*** Data provided ***
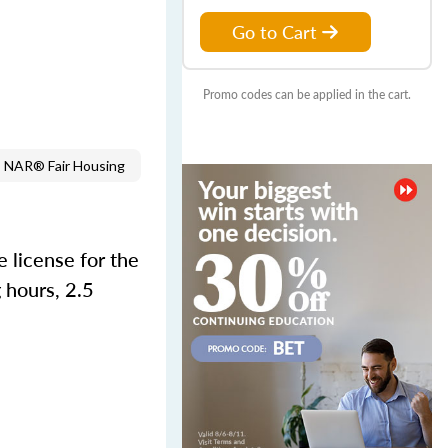
Go to Cart
Promo codes can be applied in the cart.
NAR® Fair Housing
 license for the
 hours, 2.5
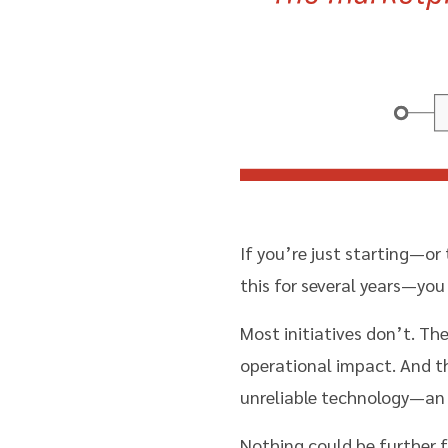
If you’re just starting—or 
this for several years—you 
Most initiatives don’t. Th
operational impact. And th
unreliable technology—an 
Nothing could be further f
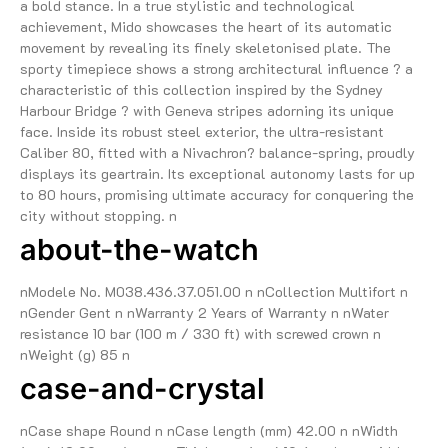
a bold stance. In a true stylistic and technological
achievement, Mido showcases the heart of its automatic
movement by revealing its finely skeletonised plate. The
sporty timepiece shows a strong architectural influence ? a
characteristic of this collection inspired by the Sydney
Harbour Bridge ? with Geneva stripes adorning its unique
face. Inside its robust steel exterior, the ultra-resistant
Caliber 80, fitted with a Nivachron? balance-spring, proudly
displays its geartrain. Its exceptional autonomy lasts for up
to 80 hours, promising ultimate accuracy for conquering the
city without stopping. n
about-the-watch
nModele No. M038.436.37.051.00 n nCollection Multifort n
nGender Gent n nWarranty 2 Years of Warranty n nWater
resistance 10 bar (100 m / 330 ft) with screwed crown n
nWeight (g) 85 n
case-and-crystal
nCase shape Round n nCase length (mm) 42.00 n nWidth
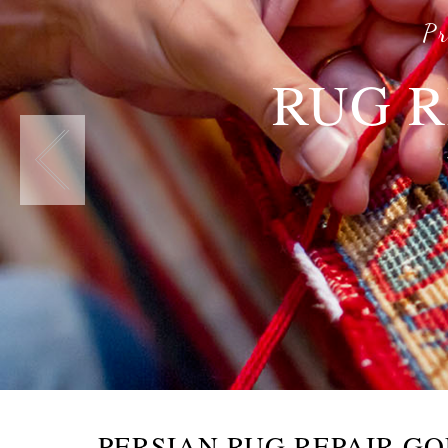
Pr
RUG R
PERSIAN RUG REPAIR G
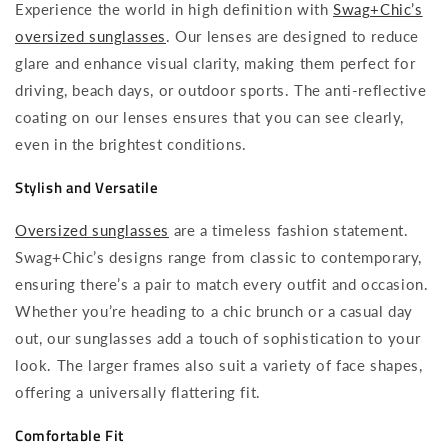
Experience the world in high definition with
Swag+Chic’s
oversized sunglasses
. Our lenses are designed to reduce
glare and enhance visual clarity, making them perfect for
driving, beach days, or outdoor sports. The anti-reflective
coating on our lenses ensures that you can see clearly,
even in the brightest conditions.
Stylish and Versatile
Oversized sunglasses
are a timeless fashion statement.
Swag+Chic’s designs range from classic to contemporary,
ensuring there’s a pair to match every outfit and occasion.
Whether you’re heading to a chic brunch or a casual day
out, our sunglasses add a touch of sophistication to your
look. The larger frames also suit a variety of face shapes,
offering a universally flattering fit.
Comfortable Fit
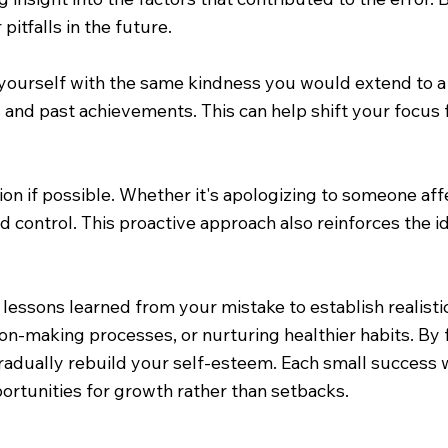
pitfalls in the future.
yourself with the same kindness you would extend to a fr
 and past achievements. This can help shift your focus 
ation if possible. Whether it's apologizing to someone a
nd control. This proactive approach also reinforces the 
 lessons learned from your mistake to establish realist
ion-making processes, or nurturing healthier habits. By
radually rebuild your self-esteem. Each small success w
portunities for growth rather than setbacks.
*** End of Data provided ***
Return every line of text read from the records above, copied character for character, and leave the pictures out of your answer.

Go to Cart
Promo codes can be applied in the cart.
NAR® Fair Housing
 license for the
 hours, 2.5
If you’re just starting—or 
this for several years—you 
Most initiatives don’t. Th
operational impact. And th
unreliable technology—an 
Nothing could be further f
a bold stance. In a true stylistic and technological
achievement, Mido showcases the heart of its automatic
movement by revealing its finely skeletonised plate. The
sporty timepiece shows a strong architectural influence ? a
characteristic of this collection inspired by the Sydney
Harbour Bridge ? with Geneva stripes adorning its unique
face. Inside its robust steel exterior, the ultra-resistant
Caliber 80, fitted with a Nivachron? balance-spring, proudly
displays its geartrain. Its exceptional autonomy lasts for up
to 80 hours, promising ultimate accuracy for conquering the
city without stopping. n
about-the-watch
nModele No. M038.436.37.051.00 n nCollection Multifort n
nGender Gent n nWarranty 2 Years of Warranty n nWater
resistance 10 bar (100 m / 330 ft) with screwed crown n
nWeight (g) 85 n
case-and-crystal
nCase shape Round n nCase length (mm) 42.00 n nWidth
Pr
RUG R
PERSIAN RUG REPAIR G
Experience the world in high definition with
Swag+Chic’s
oversized sunglasses
. Our lenses are designed to reduce
glare and enhance visual clarity, making them perfect for
driving, beach days, or outdoor sports. The anti-reflective
coating on our lenses ensures that you can see clearly,
even in the brightest conditions.
Stylish and Versatile
Oversized sunglasses
are a timeless fashion statement.
Swag+Chic’s designs range from classic to contemporary,
ensuring there’s a pair to match every outfit and occasion.
Whether you’re heading to a chic brunch or a casual day
out, our sunglasses add a touch of sophistication to your
look. The larger frames also suit a variety of face shapes,
offering a universally flattering fit.
Comfortable Fit
pitfalls in the future.
yourself with the same kindness you would extend to a fr
 and past achievements. This can help shift your focus 
ation if possible. Whether it's apologizing to someone a
nd control. This proactive approach also reinforces the 
 lessons learned from your mistake to establish realist
ion-making processes, or nurturing healthier habits. By
radually rebuild your self-esteem. Each small success w
portunities for growth rather than setbacks.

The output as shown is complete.